How Can We Help Patients Make Decisions?
What then, is to be done to help patients make decisions about such treatment? In our view, the debate over whether chemotherapy prolongs survival in unresectable stage III or stage IV patients with non-small-cell lung cancer is over.[13,14] Debate should now shift to cost-effectiveness, improving quality of life, patient preference considerations, and which regimen can optimize survival, cost, and quality of life (Table 2). First, we need better ways to explain the results of clinical trials, and to know that patients are giving careful consideration to both best supportive care and chemotherapy.

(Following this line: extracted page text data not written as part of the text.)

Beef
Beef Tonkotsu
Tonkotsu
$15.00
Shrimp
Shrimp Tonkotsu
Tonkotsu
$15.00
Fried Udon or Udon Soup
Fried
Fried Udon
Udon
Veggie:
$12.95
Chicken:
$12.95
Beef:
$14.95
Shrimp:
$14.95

Second, we need to end the dichotomy between best supportive care without chemotherapy and best supportive care with chemotherapy. This argument is divisive, ignores the substantial gains of chemotherapy in this and other diseases, and polarizes two camps of health-care professionals who should both be interested in helping patients either be cured or adapt to their disease.
Third, we need a new careful evaluation of what health-care professionals would do themselves if faced with the disease, we need to differentiate what providers would do in this situation from what actual patients would do. Perhaps a support network of people who have been through chemotherapy could help those who are considering it (if we can find enough survivors and keep them from biasing the argument either for or against treatment).

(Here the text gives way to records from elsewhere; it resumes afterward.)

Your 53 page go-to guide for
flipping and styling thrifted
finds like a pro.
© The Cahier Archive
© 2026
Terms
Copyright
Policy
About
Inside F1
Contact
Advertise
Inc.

Fourth, we need to keep the cost of chemotherapy regimens down. Although the treatments reviewed by Maher et al were cost-effective, they still cost additional money. Adding a first-line regimen that costs 7 times as much, and then a second-line regimen that costs 10 times as much will cause resources to disappear far too quickly and unwisely. As our expert noted, we can still go broke providing cost-effective care.

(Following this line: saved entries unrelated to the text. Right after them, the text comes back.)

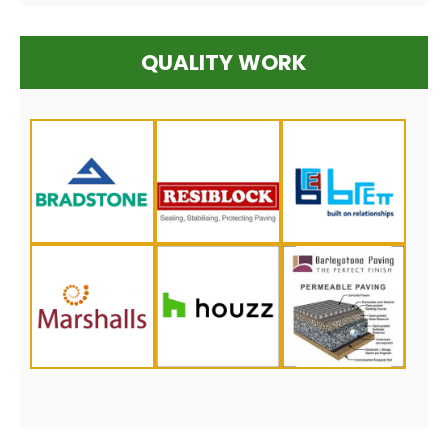
QUALITY WORK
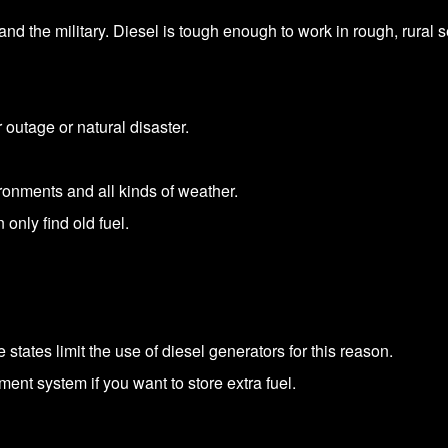
and the military. Diesel is tough enough to work in rough, rural se
 outage or natural disaster.
ronments and all kinds of weather.
 only find old fuel.
ates limit the use of diesel generators for this reason.
ment system if you want to store extra fuel.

Finally, we need to incorporate some quick, simple economic analyses into a few of the ongoing clinical trials. If the combination of carboplatin and paclitaxel improves survival by 6% at 1 year, we need to know whether the additional expense is justified, and only a formal cost-effectiveness analysis will answer that question.
What We Know Now
We now know enough about treating this disease to make some recommendations. We know that it would be unethical to conduct another trial of chemotherapy vs best supportive care (whatever that is) in non-small-cell lung cancer. We know that vinorelbine prolongs survival over minimally active therapy with fluorouracil and leucovorin. We know that cisplatin-based chemotherapy prolongs survival over supportive care alone. We know that cisplatin plus vinorelbine prolongs survival compared to cisplatin alone, vinorelbine alone, and cisplatin plus vindesine (Eldisine). We know that cisplatin plus vinorelbine and cisplatin plus paclitaxel are sufficiently better than cisplatin plus etoposide (VePesid) to be the recommended treatments.
The perception by many physicians that carboplatin plus paclitaxel has substantial efficacy and less toxicity has earned it a place as one of the major regimens used to treat non-small-cell lung cancer. Fortunately, a direct, randomized comparison of carboplatin plus paclitaxel vs cisplatin plus vinorelbine is underway; unfortunately, it does not include a much-needed economic analysis using real costs.
Patients with good performance status should be of offered first-line chemotherapy but must be adequately informed of its modest efficacy, toxicity, and costs. For the patient, chemotherapy is rational; for the physician to intentionally decide not to offer chemotherapy is no longer acceptable in 1997.